◆ Assignment:
Report how many lines in the data include the string "HelloPi", and add nothing else.

Collected data
☆ ☆ ☆ ☆ ☆
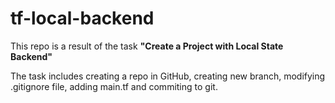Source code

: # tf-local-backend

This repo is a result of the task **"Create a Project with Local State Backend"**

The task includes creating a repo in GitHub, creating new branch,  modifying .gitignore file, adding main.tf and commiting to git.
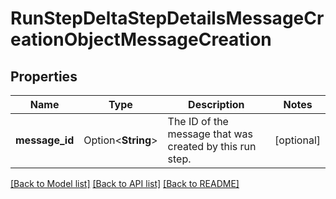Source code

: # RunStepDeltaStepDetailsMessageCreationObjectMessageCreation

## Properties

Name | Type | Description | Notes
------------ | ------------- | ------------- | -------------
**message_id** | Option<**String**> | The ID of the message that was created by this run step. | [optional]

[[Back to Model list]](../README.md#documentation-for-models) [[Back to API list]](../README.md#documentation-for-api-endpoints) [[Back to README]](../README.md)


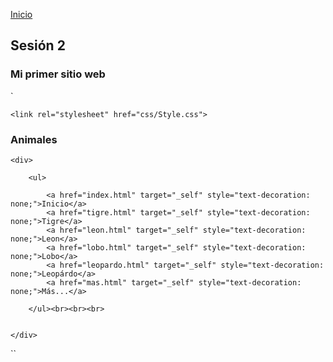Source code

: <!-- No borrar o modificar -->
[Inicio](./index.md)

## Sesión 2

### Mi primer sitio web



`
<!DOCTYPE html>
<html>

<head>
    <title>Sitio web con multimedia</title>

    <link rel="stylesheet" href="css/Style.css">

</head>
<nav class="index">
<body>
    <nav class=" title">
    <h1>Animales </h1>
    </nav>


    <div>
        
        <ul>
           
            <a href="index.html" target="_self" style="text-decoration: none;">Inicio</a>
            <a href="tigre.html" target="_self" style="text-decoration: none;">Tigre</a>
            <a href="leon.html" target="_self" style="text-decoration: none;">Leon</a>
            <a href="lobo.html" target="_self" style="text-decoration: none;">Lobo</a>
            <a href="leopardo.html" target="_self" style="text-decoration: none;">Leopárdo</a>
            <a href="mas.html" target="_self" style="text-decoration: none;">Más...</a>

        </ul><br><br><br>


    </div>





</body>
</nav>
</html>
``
☆ ☆ ☆ ☆ ☆
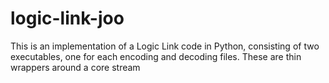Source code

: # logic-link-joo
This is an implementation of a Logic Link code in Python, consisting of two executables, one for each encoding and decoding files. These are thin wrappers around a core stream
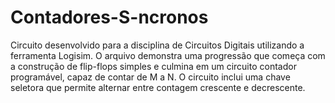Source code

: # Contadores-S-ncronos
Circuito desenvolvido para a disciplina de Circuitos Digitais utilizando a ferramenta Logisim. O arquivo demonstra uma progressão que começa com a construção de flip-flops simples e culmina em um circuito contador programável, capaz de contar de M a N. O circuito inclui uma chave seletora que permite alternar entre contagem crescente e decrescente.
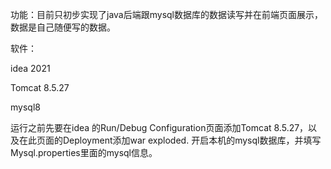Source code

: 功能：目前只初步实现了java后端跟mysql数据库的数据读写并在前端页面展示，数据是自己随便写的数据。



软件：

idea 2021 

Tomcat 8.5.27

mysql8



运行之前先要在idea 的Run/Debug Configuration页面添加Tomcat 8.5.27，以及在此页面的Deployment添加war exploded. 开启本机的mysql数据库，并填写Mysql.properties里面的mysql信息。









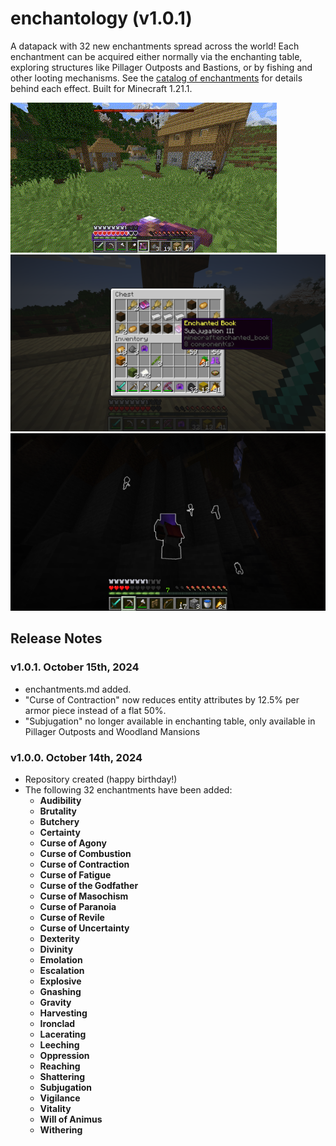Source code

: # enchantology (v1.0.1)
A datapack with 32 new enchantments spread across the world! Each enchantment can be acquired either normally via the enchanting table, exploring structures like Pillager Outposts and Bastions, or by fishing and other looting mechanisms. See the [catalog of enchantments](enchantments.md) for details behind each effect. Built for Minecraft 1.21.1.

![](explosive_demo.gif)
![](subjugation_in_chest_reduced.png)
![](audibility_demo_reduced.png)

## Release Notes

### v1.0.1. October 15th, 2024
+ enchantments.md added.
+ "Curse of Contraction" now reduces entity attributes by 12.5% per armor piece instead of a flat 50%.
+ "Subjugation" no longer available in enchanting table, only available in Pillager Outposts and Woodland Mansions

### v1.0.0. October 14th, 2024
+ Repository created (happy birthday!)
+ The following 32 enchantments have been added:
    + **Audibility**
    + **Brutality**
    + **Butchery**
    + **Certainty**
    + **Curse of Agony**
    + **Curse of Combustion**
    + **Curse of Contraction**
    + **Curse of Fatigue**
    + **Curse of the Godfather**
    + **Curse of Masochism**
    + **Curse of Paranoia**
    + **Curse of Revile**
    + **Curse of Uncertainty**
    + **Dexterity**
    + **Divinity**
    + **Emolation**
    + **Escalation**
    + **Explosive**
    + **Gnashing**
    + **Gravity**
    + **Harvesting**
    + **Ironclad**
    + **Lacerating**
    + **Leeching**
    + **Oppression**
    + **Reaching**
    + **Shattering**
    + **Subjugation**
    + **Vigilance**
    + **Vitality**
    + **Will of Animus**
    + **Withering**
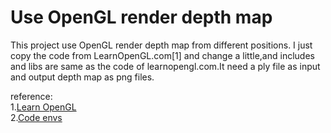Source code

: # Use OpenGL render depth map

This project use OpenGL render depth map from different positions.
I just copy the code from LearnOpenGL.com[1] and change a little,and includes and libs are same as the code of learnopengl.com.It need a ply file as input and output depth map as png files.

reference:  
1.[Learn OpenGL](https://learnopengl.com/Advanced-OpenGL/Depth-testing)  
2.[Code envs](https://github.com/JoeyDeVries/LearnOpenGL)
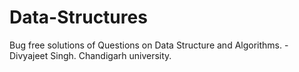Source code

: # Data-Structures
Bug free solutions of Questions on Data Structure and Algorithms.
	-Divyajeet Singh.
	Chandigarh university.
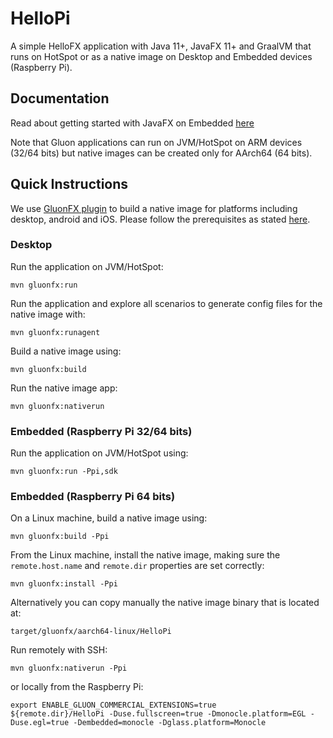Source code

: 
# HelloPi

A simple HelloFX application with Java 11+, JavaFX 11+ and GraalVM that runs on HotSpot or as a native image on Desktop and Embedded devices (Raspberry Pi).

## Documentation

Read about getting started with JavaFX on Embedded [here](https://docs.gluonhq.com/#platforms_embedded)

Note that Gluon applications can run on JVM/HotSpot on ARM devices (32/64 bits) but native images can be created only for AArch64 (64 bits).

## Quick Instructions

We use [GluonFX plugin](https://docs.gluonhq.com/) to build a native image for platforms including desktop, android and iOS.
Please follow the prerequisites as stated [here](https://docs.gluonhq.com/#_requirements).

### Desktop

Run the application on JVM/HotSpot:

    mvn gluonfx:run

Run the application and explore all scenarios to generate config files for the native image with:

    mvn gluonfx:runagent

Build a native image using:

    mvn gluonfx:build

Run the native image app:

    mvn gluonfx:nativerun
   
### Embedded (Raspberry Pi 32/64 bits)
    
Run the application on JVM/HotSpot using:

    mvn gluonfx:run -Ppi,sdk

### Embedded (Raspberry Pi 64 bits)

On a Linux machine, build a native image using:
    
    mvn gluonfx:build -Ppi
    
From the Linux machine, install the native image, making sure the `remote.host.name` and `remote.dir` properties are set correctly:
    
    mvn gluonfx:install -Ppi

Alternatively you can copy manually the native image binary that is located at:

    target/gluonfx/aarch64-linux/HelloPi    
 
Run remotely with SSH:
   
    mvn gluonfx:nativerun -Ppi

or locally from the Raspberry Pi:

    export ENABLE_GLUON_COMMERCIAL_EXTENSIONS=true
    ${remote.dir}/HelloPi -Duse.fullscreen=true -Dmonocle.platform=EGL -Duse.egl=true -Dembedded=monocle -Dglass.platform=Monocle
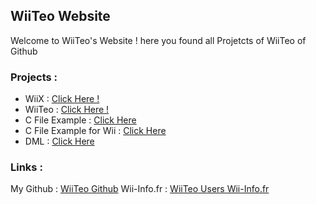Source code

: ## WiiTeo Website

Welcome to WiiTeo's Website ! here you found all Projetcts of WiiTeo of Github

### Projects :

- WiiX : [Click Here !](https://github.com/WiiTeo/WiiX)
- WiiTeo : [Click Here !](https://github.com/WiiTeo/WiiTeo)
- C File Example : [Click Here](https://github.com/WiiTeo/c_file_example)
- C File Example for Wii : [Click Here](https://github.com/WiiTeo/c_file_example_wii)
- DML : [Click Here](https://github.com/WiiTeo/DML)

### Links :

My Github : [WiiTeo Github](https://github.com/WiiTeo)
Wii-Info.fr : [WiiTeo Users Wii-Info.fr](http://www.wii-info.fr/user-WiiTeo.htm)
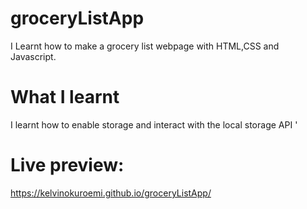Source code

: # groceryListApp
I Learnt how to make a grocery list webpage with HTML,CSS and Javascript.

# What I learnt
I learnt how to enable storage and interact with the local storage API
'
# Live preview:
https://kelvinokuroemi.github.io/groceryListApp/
☆ ☆ ☆ ☆ ☆
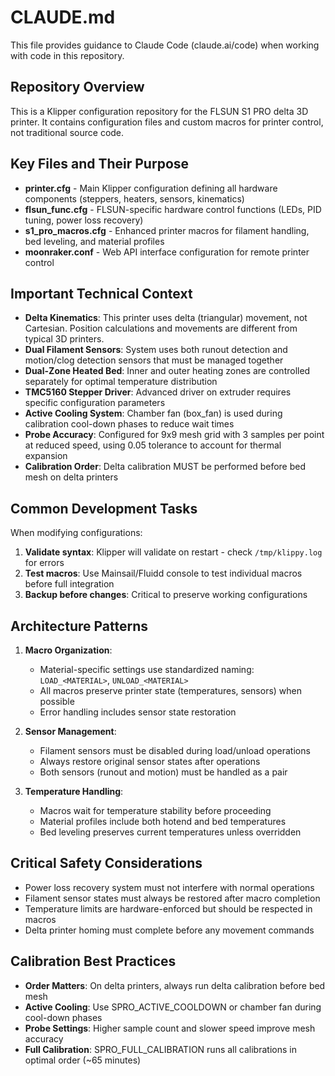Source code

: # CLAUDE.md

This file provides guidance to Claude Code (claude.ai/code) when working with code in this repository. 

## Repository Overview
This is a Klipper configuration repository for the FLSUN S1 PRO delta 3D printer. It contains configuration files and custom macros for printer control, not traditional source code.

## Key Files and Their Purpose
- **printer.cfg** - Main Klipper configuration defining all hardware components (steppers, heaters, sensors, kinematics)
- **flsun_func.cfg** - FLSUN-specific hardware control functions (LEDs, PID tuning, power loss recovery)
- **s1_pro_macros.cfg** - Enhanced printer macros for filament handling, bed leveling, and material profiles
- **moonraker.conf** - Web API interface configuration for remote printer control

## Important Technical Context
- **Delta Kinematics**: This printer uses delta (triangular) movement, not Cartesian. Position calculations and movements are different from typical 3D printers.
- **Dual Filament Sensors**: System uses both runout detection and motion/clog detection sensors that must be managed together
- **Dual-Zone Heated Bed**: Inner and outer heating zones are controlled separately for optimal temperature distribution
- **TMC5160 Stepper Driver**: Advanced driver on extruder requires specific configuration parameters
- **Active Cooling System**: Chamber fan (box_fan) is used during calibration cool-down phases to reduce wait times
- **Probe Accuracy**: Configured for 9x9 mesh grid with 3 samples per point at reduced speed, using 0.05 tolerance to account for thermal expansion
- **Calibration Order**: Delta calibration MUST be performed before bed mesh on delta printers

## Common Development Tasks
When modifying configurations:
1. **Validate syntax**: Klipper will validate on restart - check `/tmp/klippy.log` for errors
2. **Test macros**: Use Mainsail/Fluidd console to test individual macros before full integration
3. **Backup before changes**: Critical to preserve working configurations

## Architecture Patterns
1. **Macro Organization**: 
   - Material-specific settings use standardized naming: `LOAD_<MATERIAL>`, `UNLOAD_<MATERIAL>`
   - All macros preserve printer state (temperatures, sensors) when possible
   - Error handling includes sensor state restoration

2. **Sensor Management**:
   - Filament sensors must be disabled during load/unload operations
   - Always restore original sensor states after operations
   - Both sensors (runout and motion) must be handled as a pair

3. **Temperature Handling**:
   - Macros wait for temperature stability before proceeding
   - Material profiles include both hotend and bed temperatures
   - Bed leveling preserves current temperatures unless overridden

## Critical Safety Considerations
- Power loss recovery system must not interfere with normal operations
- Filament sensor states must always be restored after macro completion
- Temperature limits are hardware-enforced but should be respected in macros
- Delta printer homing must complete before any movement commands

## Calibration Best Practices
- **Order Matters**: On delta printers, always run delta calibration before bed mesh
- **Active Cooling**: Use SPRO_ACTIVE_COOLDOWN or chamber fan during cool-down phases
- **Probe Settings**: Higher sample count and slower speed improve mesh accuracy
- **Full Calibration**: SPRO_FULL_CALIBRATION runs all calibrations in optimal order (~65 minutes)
☆ ☆ ☆ ☆ ☆
◆ Result of this exercise:
3